配偶者控除の改正について

2016年12月8日に決まった2017年度与党税制改正大綱は、2017年の通常国会で税制改正法案として提案される予定とのことですが、その目玉は配偶者控除の見直しです。

配偶者控除とは、一定の年収以下の配偶者(主に専業主婦)には年収がない被扶養者と同様に、扶養者(主に夫)の所得控除を38万円認めるものです。加えて、配偶者特別控除とは、一定の年収を超えると所得税が急激に増加するのを緩和するため、定められた年収までは所得控除を段階的に減らしていくものです。

今回の改正案では、配偶者控除については、年収要件を現在の103万円(配偶者の給与所得控除65万円+基礎控除38万円の合計)から150万円(内訳は不明)まで拡大するほか、配偶者特別控除についても、年収要件を141万円(103万円+38万円の合計)から201万円(150万円+51万円の合計)まで拡大します。

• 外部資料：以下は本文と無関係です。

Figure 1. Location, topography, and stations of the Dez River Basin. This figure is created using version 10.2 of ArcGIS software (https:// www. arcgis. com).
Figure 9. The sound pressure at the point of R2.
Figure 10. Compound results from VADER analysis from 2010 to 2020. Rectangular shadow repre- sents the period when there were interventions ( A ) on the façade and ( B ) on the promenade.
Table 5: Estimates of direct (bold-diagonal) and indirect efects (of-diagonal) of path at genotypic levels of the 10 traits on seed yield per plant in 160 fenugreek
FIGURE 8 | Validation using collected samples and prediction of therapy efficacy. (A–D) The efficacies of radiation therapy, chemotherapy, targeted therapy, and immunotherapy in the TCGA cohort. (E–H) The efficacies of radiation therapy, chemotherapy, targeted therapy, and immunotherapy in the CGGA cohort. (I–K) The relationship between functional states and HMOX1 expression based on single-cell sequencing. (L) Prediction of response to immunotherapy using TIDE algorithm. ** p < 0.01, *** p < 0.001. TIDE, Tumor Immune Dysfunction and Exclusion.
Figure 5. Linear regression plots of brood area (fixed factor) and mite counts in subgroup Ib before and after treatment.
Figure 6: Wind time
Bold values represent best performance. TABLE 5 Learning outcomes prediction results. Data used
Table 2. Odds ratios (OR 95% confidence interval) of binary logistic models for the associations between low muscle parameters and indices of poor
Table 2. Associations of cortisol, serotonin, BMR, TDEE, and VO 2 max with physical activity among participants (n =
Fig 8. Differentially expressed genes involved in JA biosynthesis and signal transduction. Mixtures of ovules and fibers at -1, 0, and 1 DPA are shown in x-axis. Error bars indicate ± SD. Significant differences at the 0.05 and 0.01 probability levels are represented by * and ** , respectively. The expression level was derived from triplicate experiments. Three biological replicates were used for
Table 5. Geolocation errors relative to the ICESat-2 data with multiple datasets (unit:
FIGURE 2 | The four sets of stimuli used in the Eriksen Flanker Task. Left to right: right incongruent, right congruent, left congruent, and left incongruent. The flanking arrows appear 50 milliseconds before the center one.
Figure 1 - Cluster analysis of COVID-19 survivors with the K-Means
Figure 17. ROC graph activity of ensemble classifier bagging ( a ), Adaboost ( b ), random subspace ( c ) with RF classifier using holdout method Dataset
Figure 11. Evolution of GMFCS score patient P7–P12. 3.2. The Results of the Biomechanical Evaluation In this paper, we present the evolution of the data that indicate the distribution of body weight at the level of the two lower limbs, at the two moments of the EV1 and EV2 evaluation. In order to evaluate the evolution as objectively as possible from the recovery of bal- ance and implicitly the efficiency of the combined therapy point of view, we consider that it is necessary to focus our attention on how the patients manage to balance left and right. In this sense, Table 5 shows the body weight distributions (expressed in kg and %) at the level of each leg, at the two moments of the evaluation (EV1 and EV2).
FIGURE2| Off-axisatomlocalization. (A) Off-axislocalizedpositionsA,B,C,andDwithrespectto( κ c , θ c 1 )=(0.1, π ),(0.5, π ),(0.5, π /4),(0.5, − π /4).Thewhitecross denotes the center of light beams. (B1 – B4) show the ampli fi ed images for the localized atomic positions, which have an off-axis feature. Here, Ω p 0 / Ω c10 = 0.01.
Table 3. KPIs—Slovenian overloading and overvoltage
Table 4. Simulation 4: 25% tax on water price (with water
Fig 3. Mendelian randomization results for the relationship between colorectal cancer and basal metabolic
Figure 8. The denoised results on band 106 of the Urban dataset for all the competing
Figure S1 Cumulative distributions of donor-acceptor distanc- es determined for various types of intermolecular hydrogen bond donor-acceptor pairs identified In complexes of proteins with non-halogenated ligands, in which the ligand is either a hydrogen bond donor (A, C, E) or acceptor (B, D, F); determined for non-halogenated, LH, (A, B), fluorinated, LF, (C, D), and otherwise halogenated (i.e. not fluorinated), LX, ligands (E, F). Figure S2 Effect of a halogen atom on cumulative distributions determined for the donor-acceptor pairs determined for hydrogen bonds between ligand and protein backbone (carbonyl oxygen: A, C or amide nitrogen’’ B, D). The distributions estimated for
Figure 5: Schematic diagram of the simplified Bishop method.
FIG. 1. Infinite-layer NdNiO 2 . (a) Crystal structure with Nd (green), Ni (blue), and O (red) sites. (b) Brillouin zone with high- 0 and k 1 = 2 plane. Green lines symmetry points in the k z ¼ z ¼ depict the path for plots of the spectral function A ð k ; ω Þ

一方、扶養者(主に夫)には新たに年収要件を導入し、1120万円以下は従来どうり38万円の控除、それを超えて1220万円まで段階的に控除を減額し、1120万円超になると控除はなくなります。配偶者特別控除も基本的には同様な形をとります。

今回の配偶者控除の見直しは、女性の社会進出を目指す働き方改革の一環の様ですが、2016年9月22日のブログ「扶養控除の改正」でも書いた通り、社会保険の免除となる基準として130万円(一定の条件に該当する場合は106万円)があり、所得税の配偶者控除の基準と整合がとれていないだけでなく、新たに所得税の配偶者控除150万円の基準ができ、より分かり難くなります。

果たして、この配偶者控除の見直しだけで働き方が変わるのでしょうか。欧米の中には、税と社会保険料のを一体として捉え段階的控除の仕組みがある国もあるようなので、日本においても税と社会保険料の負担基準の整合を図ることが求められます。